Children of different ages live in different worlds. This is partly due to learning: as children learn more and more about the world they experience it in different ways. But learning cannot be the whole story or else children could learn anything at any age - which they cannot. In a startlingly original proposal, Michael Tomasello argues that children of different ages live and learn in different worlds because their capacities to cognitively represent and operate on their experience change in significant ways over the first years of life. These capacities change because they are elements in a maturing cognitive architecture evolved for agentive decision making and action, including in shared agencies in which individuals must mentally coordinate with others. The developmental proposal is that from birth infants are goal-directed agents who cognitively represent and learn about actualities; at 9 -12 months toddlers become intentional (and joint) agents who also imaginatively and perspectivally represent and learn about possibilities; and at 3-4 years preschool youngsters become metacognitive (and collective) agents who also metacognitively represent and learn about objective/normative necessities. These developing agentive architectures - originally evolved in humans' evolutionary ancestors for particular types of decision making and action - help to explain why children learn what they do when they do.

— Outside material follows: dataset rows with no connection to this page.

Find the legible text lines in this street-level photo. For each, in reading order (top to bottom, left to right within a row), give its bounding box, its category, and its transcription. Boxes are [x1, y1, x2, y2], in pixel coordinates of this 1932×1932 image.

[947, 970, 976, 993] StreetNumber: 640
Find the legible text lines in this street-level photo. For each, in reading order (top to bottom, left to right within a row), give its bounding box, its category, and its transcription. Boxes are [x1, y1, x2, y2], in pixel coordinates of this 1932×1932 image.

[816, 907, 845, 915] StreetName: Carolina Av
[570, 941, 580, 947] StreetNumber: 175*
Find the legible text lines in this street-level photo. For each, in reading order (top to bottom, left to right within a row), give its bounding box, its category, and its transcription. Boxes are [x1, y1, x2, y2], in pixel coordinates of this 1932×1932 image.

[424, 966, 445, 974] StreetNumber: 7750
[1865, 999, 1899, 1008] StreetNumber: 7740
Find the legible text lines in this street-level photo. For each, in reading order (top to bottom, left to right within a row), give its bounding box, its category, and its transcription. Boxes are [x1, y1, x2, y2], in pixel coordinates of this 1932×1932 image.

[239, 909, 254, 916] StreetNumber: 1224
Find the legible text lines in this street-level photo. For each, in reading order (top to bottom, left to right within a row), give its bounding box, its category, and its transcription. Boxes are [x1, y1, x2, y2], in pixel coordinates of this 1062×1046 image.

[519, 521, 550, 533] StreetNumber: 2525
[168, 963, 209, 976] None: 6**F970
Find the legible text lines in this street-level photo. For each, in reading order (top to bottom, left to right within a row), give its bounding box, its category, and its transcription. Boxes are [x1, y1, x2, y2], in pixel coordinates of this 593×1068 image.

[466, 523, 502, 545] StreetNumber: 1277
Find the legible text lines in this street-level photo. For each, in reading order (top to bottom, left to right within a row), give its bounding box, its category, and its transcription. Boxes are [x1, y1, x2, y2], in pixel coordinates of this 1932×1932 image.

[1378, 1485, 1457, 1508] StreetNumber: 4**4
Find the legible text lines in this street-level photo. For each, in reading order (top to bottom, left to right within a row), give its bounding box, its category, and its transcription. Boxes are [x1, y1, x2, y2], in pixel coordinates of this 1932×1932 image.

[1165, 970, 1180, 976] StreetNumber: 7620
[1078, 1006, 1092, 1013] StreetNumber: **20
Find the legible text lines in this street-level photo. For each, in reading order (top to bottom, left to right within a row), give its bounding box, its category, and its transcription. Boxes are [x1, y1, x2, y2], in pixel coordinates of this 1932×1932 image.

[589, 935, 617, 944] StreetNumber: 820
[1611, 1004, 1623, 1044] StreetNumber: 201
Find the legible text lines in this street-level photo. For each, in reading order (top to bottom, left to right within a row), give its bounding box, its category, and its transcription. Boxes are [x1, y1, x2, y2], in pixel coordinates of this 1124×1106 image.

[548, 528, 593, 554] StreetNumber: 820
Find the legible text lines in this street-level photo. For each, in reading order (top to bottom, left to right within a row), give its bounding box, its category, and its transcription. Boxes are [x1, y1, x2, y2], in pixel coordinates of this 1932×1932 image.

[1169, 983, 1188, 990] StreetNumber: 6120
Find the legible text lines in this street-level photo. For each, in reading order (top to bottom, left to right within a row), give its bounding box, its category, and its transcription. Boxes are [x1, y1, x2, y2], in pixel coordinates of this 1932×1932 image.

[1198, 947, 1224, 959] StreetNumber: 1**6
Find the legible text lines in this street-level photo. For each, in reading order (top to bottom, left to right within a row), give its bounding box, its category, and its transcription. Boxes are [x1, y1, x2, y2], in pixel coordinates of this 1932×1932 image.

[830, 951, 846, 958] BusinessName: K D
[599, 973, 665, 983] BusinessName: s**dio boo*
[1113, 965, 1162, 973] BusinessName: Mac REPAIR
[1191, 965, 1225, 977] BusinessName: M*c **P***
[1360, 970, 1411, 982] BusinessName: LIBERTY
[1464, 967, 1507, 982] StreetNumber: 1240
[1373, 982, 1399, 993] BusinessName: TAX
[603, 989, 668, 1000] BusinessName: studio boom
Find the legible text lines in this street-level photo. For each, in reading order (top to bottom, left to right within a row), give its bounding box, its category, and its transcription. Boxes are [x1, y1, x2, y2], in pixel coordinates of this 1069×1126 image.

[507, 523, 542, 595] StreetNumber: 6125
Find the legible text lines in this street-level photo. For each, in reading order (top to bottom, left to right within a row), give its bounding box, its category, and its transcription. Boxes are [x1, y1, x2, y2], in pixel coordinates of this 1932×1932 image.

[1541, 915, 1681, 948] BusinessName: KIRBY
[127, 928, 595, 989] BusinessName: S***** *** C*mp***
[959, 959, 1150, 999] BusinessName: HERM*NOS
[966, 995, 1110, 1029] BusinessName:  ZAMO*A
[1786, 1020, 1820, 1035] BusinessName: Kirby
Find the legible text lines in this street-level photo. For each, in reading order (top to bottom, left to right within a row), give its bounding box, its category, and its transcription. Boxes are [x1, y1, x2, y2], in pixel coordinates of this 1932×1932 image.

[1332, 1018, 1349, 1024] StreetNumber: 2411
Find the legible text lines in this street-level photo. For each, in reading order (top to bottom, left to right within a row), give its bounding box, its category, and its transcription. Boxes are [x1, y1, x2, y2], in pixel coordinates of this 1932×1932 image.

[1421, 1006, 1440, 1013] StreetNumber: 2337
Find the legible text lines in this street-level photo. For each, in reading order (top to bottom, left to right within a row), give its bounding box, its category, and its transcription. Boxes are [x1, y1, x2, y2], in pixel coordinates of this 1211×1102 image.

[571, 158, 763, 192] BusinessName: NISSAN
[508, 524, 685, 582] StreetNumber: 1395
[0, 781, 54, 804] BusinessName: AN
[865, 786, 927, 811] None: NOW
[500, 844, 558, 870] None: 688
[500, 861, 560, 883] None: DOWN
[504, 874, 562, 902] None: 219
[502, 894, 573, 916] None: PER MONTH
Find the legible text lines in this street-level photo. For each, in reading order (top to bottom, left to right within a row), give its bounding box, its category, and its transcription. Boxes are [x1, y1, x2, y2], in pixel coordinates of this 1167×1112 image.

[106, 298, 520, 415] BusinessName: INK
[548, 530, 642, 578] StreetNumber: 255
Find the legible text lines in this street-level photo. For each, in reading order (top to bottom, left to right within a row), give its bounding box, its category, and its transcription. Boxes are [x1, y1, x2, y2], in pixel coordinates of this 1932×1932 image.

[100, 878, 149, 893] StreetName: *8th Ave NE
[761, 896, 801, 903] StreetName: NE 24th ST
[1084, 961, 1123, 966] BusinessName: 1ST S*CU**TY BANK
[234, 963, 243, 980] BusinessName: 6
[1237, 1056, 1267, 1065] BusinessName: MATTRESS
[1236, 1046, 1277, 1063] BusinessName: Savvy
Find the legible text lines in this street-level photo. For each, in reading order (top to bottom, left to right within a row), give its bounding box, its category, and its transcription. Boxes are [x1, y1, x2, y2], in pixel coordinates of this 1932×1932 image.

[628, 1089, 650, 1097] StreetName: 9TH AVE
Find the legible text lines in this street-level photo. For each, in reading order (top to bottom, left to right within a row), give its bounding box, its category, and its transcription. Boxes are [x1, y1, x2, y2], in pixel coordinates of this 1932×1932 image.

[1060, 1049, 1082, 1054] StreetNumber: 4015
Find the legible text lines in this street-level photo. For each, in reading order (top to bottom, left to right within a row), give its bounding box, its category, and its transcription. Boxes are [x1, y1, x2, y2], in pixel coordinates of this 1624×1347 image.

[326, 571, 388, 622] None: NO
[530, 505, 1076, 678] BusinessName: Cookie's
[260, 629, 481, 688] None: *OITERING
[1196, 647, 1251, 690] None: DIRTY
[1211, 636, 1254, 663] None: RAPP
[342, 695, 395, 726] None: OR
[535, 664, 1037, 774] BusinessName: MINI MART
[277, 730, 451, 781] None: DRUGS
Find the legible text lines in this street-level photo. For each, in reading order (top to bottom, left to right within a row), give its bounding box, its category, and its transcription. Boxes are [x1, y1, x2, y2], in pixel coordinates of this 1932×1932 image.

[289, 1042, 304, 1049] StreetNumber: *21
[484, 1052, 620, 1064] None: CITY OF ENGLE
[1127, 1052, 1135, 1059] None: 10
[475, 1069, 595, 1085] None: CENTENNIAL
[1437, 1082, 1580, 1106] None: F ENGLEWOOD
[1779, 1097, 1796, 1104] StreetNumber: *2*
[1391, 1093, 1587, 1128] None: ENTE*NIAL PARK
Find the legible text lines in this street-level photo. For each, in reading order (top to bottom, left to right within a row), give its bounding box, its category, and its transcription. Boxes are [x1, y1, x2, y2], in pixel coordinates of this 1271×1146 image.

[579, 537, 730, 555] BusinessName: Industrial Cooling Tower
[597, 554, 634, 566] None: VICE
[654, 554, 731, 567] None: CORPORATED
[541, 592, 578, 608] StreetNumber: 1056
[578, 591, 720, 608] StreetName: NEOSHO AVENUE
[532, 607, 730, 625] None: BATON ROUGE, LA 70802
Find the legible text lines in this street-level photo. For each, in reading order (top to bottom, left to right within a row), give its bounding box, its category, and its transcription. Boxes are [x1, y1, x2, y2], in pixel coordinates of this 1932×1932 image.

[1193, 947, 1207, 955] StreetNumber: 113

This novel agency-based model of cognitive development recognizes the important role of (Bayesian) learning, but at the same time places it in the context of the overall agentive organization of children at particular developmental periods.

About the author

Michael Tomasello is Professor of Psychology and Neuroscience at Duke University, and emeritus director at the Max Planck Institute for Evolutionary Anthropology in Leipzig. His research focuses on processes of cooperation, communication, and cultural learning in human children and other great apes. His many publications include Primate Cognition (OUP, 1997), Why We Cooperate (MIT Press, 2009), Becoming Human: A Theory of Ontogeny (Harvard University Press, 2019), and The Evolution of Agency (MIT Press, 2022).